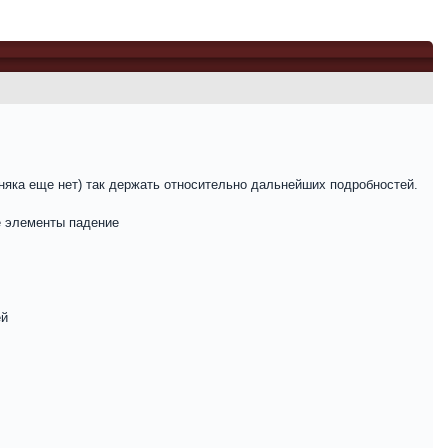
няка еще нет) так держать относительно дальнейших подробностей.
е элементы падение
ей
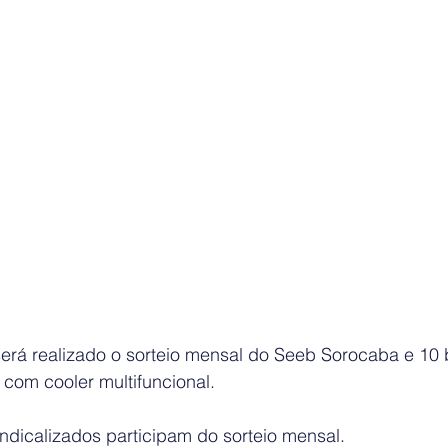
será realizado o sorteio mensal do Seeb Sorocaba e 10 
com cooler multifuncional.
ndicalizados participam do sorteio mensal.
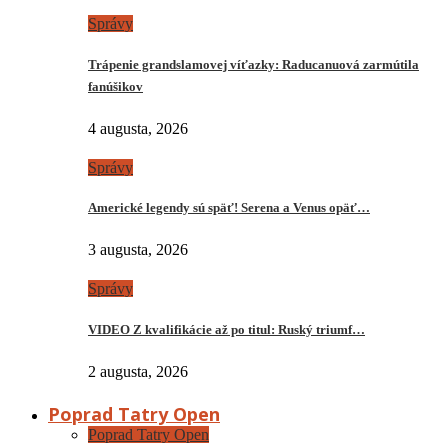
Správy
Trápenie grandslamovej víťazky: Raducanuová zarmútila
fanúšikov
4 augusta, 2026
Správy
Americké legendy sú späť! Serena a Venus opäť…
3 augusta, 2026
Správy
VIDEO Z kvalifikácie až po titul: Ruský triumf…
2 augusta, 2026
Poprad Tatry Open
Poprad Tatry Open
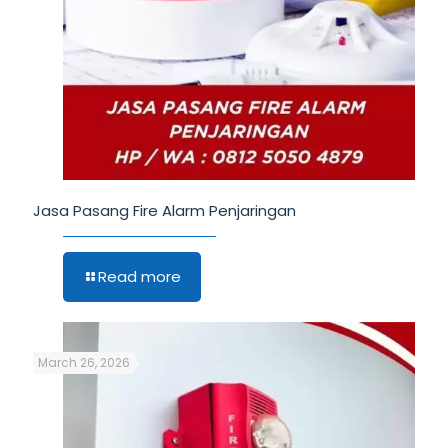
Jasa Pasang Fire Alarm Penjaringan
Read more
March 26, 2026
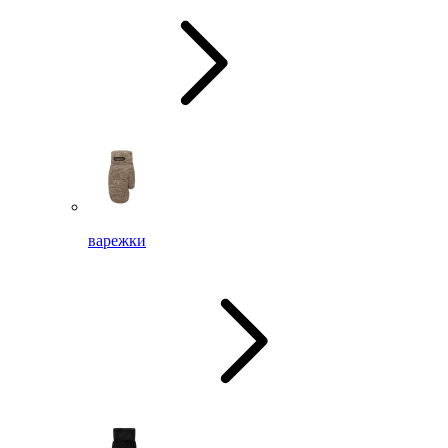
варежки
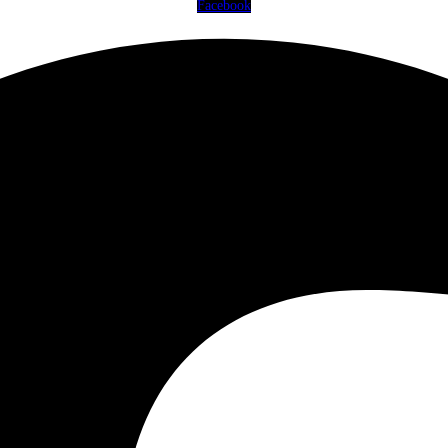
Facebook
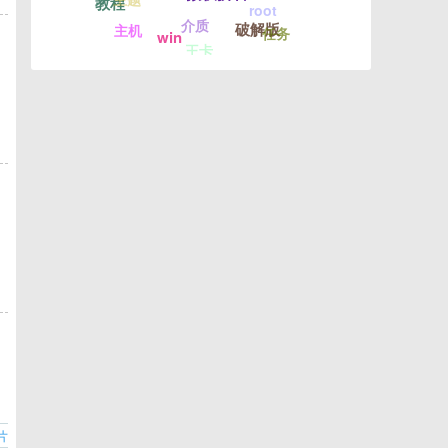
教程
root
介质
破解版
主机
任务
win
王卡
片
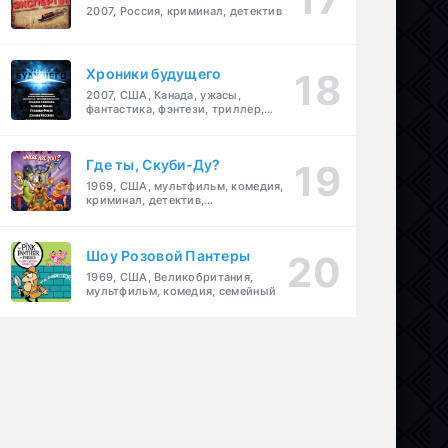
2007, Россия, криминал, детектив
Хроники будущего
2007, США, Канада, ужасы,
фантастика, фэнтези, триллер,
драма, детектив
Где ты, Скуби-Ду?
1969, США, мультфильм, комедия,
криминал, детектив,
приключения, семейный
Шоу Розовой Пантеры
1969, США, Великобритания,
мультфильм, комедия, семейный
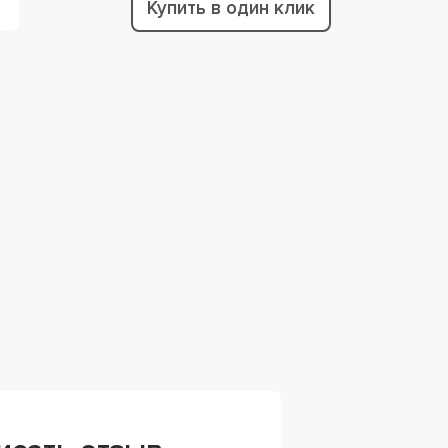
Купить в один клик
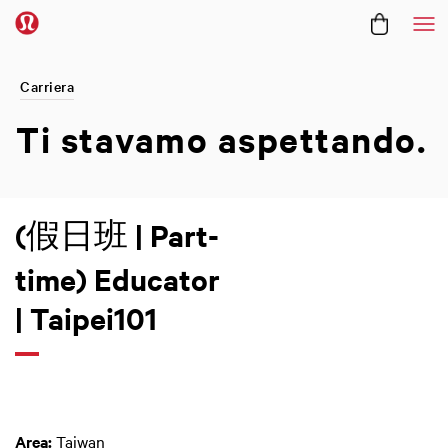
Me
Carriera
Ti stavamo
aspettando.
(假日班 | Part-
time) Educator
| Taipei101
Area:
Taiwan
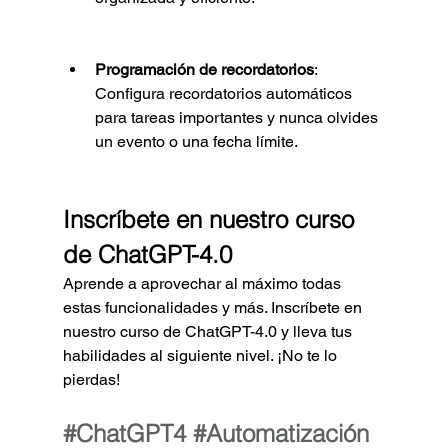
Programación de recordatorios
: 
Configura recordatorios automáticos 
para tareas importantes y nunca olvides 
un evento o una fecha límite.
Inscríbete en nuestro curso 
de ChatGPT-4.0
Aprende a aprovechar al máximo todas 
estas funcionalidades y más. Inscríbete en 
nuestro curso de ChatGPT-4.0 y lleva tus 
habilidades al siguiente nivel. ¡No te lo 
pierdas!
#ChatGPT4
#Automatización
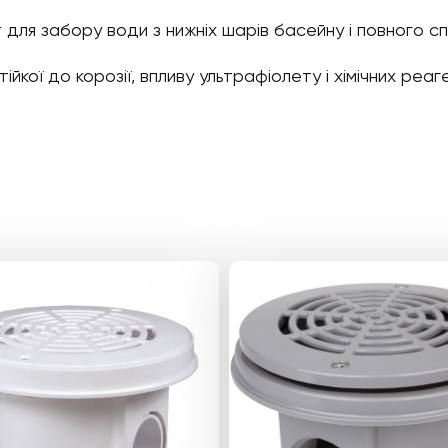
 для забору води з нижніх шарів басейну і повного с
стійкої до корозії, впливу ультрафіолету і хімічних р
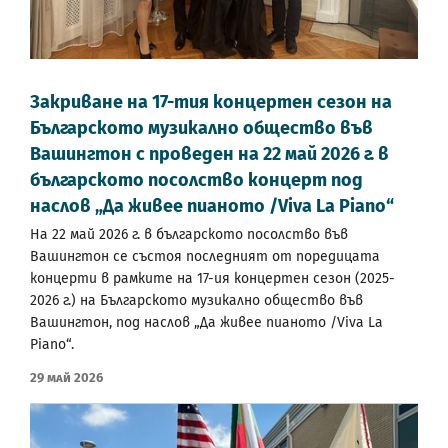
Закриване на 17-тия концертен сезон на
Българското музикално общество във
Вашингтон с проведен на 22 май 2026 г. в
българското посолство концерт под
наслов „Да живее пианото /Viva La Piano“
На 22 май 2026 г. в българското посолство във
Вашингтон се състоя последният от поредицата
концерти в рамките на 17-ия концертен сезон (2025-
2026 г.) на Българското музикално общество във
Вашингтон, под наслов „Да живее пианото /Viva La
Piano“.
29 Май 2026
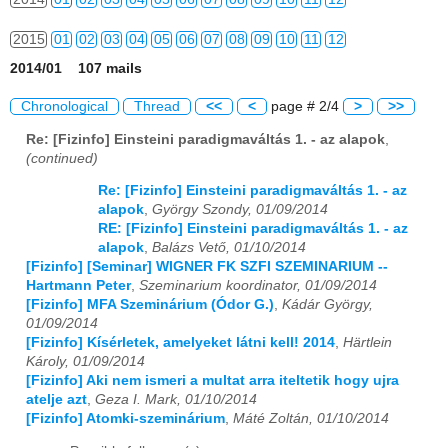
2015
01
02
03
04
05
06
07
08
09
10
11
12
2014/01 107 mails
2016
01
02
03
04
05
06
07
08
09
10
11
12
Chronological
Thread
<<
<
page # 2/4
>
>>
2017
01
02
03
04
05
06
07
08
09
10
11
12
Re: [Fizinfo] Einsteini paradigmaváltás 1. - az alapok
,
(continued)
2018
01
02
03
04
05
06
07
08
09
10
11
12
Re: [Fizinfo] Einsteini paradigmaváltás 1. - az
2019
01
02
03
04
05
06
07
08
09
10
11
12
alapok
,
György Szondy, 01/09/2014
RE: [Fizinfo] Einsteini paradigmaváltás 1. - az
2020
01
02
03
04
05
06
07
08
09
10
11
12
alapok
,
Balázs Vető, 01/10/2014
[Fizinfo] [Seminar] WIGNER FK SZFI SZEMINARIUM --
2021
01
02
03
04
05
06
07
08
09
10
11
12
Hartmann Peter
,
Szeminarium koordinator, 01/09/2014
[Fizinfo] MFA Szeminárium (Ódor G.)
,
Kádár György,
01/09/2014
2022
01
02
03
04
05
06
07
08
09
10
11
12
[Fizinfo] Kísérletek, amelyeket látni kell! 2014
,
Härtlein
Károly, 01/09/2014
2023
01
02
03
04
05
06
07
08
09
10
11
12
[Fizinfo] Aki nem ismeri a multat arra iteltetik hogy ujra
atelje azt
,
Geza I. Mark, 01/10/2014
2024
01
02
03
04
05
06
07
08
09
10
11
12
[Fizinfo] Atomki-szeminárium
,
Máté Zoltán, 01/10/2014
2025
01
02
03
04
05
06
07
08
09
10
11
12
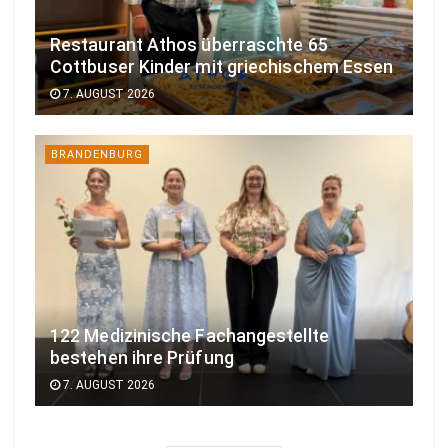
Restaurant Athos überraschte 65
Cottbuser Kinder mit griechischem Essen
7. AUGUST 2026
BRANDENBURG
122 Medizinische Fachangestellte
bestehen ihre Prüfung
7. AUGUST 2026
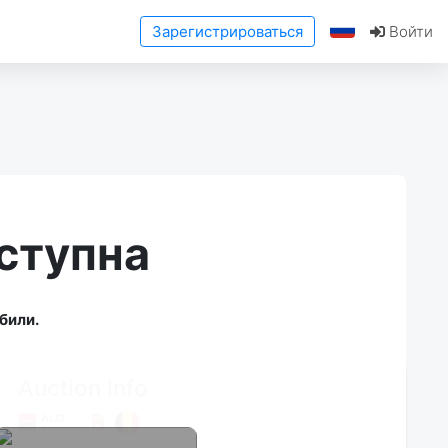
Зарегистрироваться
Войти
ступна
били.
Auction Info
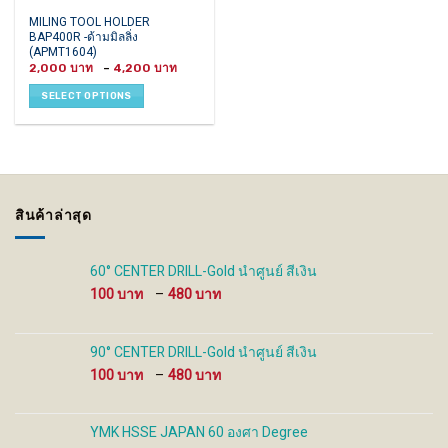
This
MILING TOOL HOLDER
BAP400R -ด้ามมิลลิ่ง
product
(APMT1604)
has
Price
2,000
–
4,200
multiple
range:
2,000 ฿
variants.
SELECT OPTIONS
through
4,200 ฿
The
options
may
be
chosen
on
สินค้าล่าสุด
the
product
page
60° CENTER DRILL-Gold นำศูนย์ สีเงิน
Price
100
–
480
range:
100 ฿
through
90° CENTER DRILL-Gold นำศูนย์ สีเงิน
480 ฿
Price
100
–
480
range:
100 ฿
through
YMK HSSE JAPAN 60 องศา Degree
480 ฿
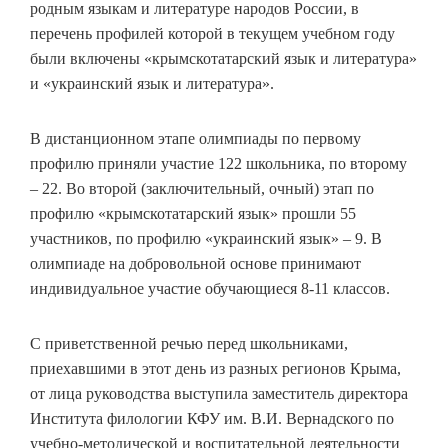
родным языкам и литературе народов России, в
перечень профилей которой в текущем учебном году
были включены «крымскотатарский язык и литература»
и «украинский язык и литература».
В дистанционном этапе олимпиады по первому
профилю приняли участие 122 школьника, по второму
– 22. Во второй (заключительный, очный) этап по
профилю «крымскотатарский язык» прошли 55
участников, по профилю «украинский язык» – 9. В
олимпиаде на добровольной основе принимают
индивидуальное участие обучающиеся 8-11 классов.
С приветственной речью перед школьниками,
приехавшими в этот день из разных регионов Крыма,
от лица руководства выступила заместитель директора
Института филологии КФУ им. В.И. Вернадского по
учебно-методической и воспитательной деятельности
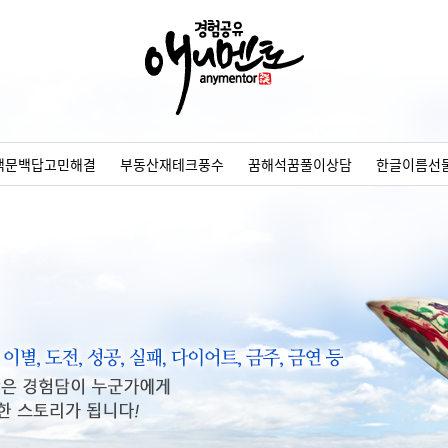
백문백답고민해결
부동산재테크풍수
꿈해석꿈풀이상담
한글이름선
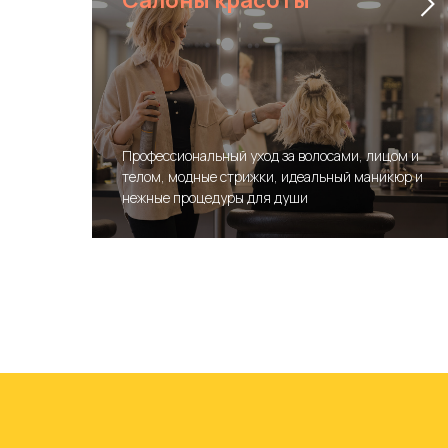
Салоны красоты
Аренда
площаде
Профессиональный уход за волосами, лицом и
телом, модные стрижки, идеальный маникюр и
нежные процедуры для души
Оставить заявку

----

**Try it**
In the material above, retype everything from the line containing "родным языкам и литературе народов России, в" down to the line containing "профилю приняли участие", with both of those lines included, and keep every character unchanged.

**Exercise result**
родным языкам и литературе народов России, в
перечень профилей которой в текущем учебном году
были включены «крымскотатарский язык и литература»
и «украинский язык и литература».
В дистанционном этапе олимпиады по первому
профилю приняли участие 122 школьника, по второму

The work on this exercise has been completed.